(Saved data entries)
.....

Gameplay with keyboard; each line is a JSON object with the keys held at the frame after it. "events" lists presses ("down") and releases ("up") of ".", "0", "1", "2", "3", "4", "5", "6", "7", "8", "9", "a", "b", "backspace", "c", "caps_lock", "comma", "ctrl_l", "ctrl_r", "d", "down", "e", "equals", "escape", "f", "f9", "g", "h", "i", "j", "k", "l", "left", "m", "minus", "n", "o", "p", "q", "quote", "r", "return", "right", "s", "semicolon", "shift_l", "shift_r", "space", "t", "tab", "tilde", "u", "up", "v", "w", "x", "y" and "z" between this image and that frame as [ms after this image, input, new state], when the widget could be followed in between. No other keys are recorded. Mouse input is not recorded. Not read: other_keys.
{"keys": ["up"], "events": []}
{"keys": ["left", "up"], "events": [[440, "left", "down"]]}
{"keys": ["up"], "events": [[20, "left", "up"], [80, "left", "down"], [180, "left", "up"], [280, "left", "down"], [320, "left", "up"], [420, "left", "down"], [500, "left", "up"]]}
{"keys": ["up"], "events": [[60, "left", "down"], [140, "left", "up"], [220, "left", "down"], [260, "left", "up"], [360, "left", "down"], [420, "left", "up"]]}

.....

__TO DO__: Every record must be returned exactly.

__PROBLEM SOLUTION__:
Gameplay with keyboard; each line is a JSON object with the keys held at the frame after it. "events" lists presses ("down") and releases ("up") of ".", "0", "1", "2", "3", "4", "5", "6", "7", "8", "9", "a", "b", "backspace", "c", "caps_lock", "comma", "ctrl_l", "ctrl_r", "d", "down", "e", "equals", "escape", "f", "f9", "g", "h", "i", "j", "k", "l", "left", "m", "minus", "n", "o", "p", "q", "quote", "r", "return", "right", "s", "semicolon", "shift_l", "shift_r", "space", "t", "tab", "tilde", "u", "up", "v", "w", "x", "y" and "z" between this image and that frame as [ms after this image, input, new state], when the widget could be followed in between. No other keys are recorded. Mouse input is not recorded. Not read: other_keys.
{"keys": ["up"], "events": []}
{"keys": ["left", "up"], "events": [[440, "left", "down"]]}
{"keys": ["up"], "events": [[20, "left", "up"], [80, "left", "down"], [180, "left", "up"], [280, "left", "down"], [320, "left", "up"], [420, "left", "down"], [500, "left", "up"]]}
{"keys": ["up"], "events": [[60, "left", "down"], [140, "left", "up"], [220, "left", "down"], [260, "left", "up"], [360, "left", "down"], [420, "left", "up"]]}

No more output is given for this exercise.